In the previous discussion, we explored the application of multiple kernels, or filter kernels, to analyze localized segments, referred to as receptive fields, within an image through the process of convolution, thereby generating similarity scores. These scores are subsequently captured in what are known as activation/feature maps.
In the discussion of filter kernel sizes, it is important to mention the insights derived from the VGG network. The VGG architecture predominantly utilizes $3\times3$ filter kernels across all its layers.
Despite their small size, when these kernels are stacked in multiple convolutional layers as seen in VGG, they enable the network to effectively capture larger and more complex patterns within images. This is achieved by the cumulative enlargement of the receptive field through sequential convolutional layers, allowing the network to integrate information from increasingly larger areas of the input image while maintaining a fine-grained understanding of the image structure.
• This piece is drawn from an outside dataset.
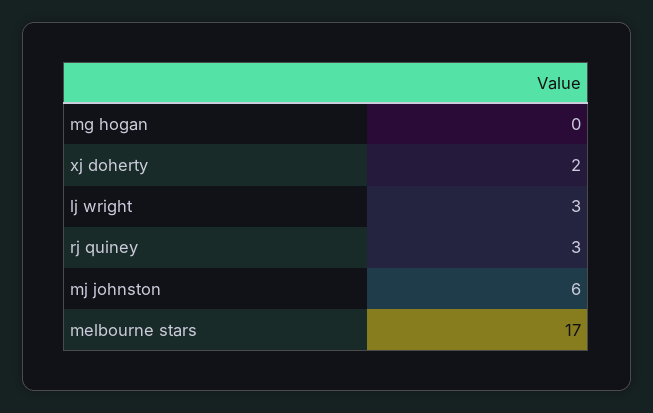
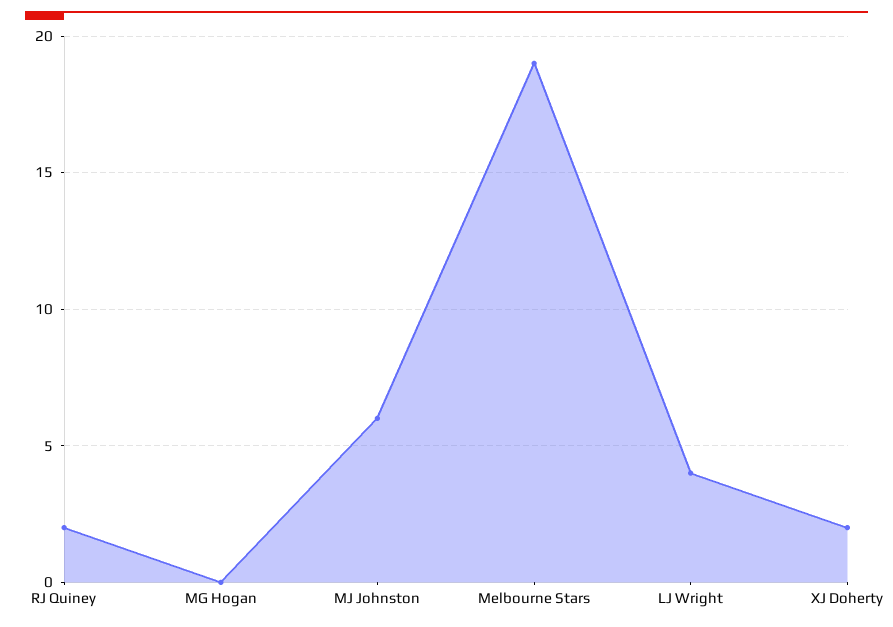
lj wright: 3 -> 4
rj quiney: 3 -> 2
melbourne stars: 17 -> 19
To understand why a simple $3\times3$ kernel can extract large-area features, let's examine the operation of two stacked convolutional layers (the first layer uses kernel $\mathbf{K}{1}$, the second layer uses kernel $\mathbf{K}{2}$, and omitting the activation functions for simplicity).
In the figure, the large grid on the left is our input image, where we highlight two $3\times3$ patches in red and blue. When applying the first convolutional layer, each $3\times3$ patch in the input is compared to the first layer kernel $\mathbf{K}_{1}$, yielding a single “similarity score.” These scores form the middle feature map: the red square corresponds to the red patch, and the blue square corresponds to the blue patch.
Next, the second convolutional layer again uses another $3\times3$ kernel $\mathbf{K}_{2}$ but now it operates on the middle feature map. Notice that a $3\times3$ region in this feature map corresponds to a larger $5\times5$ region in the original image. Consequently, a single neuron in the final feature map—like the green one in the figure—encodes the matching information for that entire $5\times5$ area.
Take Away: This explains why deeper networks, even with small kernels, expand their effective receptive field: a single value in a deeper layer effectively summarizes a much larger portion of the original input.